DES MALÉDICTIONS SONT LEVÉES
Jéhovah peut lever ou annuler une malédiction, mais à condition seulement que ses critères de justice soient convenablement satisfaits. Ce fut le cas de la malédiction qu’il prononça à l’origine sur la terre et qui fut vraisemblablement levée lorsque le déluge purifia la planète de toute méchanceté (Gen. 8:21). N’ayant pas observé l’alliance de la Loi, toute la nation d’Israël s’attira une malédiction, laquelle frappa même les individus qui (bien qu’imparfaits) s’efforçaient consciencieusement d’en respecter les termes.
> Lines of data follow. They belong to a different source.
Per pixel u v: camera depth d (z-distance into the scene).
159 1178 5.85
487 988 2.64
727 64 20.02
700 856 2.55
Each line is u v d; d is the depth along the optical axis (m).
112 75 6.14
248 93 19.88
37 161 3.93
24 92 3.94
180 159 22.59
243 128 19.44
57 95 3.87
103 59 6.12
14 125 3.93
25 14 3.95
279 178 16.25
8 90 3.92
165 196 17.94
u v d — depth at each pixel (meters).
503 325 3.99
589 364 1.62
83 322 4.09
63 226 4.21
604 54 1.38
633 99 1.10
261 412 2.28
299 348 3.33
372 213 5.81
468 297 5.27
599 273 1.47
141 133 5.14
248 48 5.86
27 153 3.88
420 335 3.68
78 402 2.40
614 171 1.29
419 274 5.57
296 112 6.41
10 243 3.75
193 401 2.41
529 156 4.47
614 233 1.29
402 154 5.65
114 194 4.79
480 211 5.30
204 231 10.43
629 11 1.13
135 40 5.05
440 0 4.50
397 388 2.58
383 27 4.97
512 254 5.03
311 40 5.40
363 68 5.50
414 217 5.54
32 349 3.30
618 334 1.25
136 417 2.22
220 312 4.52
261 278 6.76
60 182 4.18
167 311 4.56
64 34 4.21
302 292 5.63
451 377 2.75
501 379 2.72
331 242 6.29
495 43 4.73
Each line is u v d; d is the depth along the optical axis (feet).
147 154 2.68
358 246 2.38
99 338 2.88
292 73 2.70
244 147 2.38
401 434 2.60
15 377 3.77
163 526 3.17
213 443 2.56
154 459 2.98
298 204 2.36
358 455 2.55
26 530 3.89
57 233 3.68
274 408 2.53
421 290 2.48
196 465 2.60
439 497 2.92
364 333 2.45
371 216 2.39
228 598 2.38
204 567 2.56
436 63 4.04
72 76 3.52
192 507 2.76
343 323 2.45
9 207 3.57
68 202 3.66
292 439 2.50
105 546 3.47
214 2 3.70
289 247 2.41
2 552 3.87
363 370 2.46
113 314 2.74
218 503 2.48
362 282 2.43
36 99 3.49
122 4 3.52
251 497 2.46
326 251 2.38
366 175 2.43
L’apôtre Paul explique que c’est pour cette raison que Jésus Christ est mort d’une manière particulière: sur un poteau de supplice (Gal. 3:10-13). C’est ainsi que, bien qu’ayant lui-même observé parfaitement la Loi, Jésus s’est chargé de la malédiction de la Loi qui pesait sur tous les humains se trouvant sous cette dernière. Nous lisons en Deutéronome 21:23: “Celui qui est pendu [à un poteau] est quelque chose de maudit [littéralement une malédiction] par Dieu.” Ayant été cloué à un poteau tel un criminel après avoir été condamné (injustement) par le tribunal religieux juif, Jésus est effectivement devenu “malédiction”. Ensuite, quand il a présenté au ciel la valeur de son sacrifice, Dieu a annulé la Loi. En acceptant le sacrifice du Christ, Jéhovah a, figurément parlant, cloué la Loi au poteau de supplice. Ainsi la malédiction qui découlait de cette Loi a été légalement ôtée (Col. 2:14). Étant donné que le corps de Jésus était considéré comme une malédiction et qu’il fallait obéir aux exigences de la Loi pour que le sabbat ne soit pas profané, les Juifs tenaient beaucoup à ce qu’on enlevât des poteaux le cadavre de Jésus et ceux des deux malfaiteurs avant la fin du jour. — Deut. 21:23; Jean 19:31.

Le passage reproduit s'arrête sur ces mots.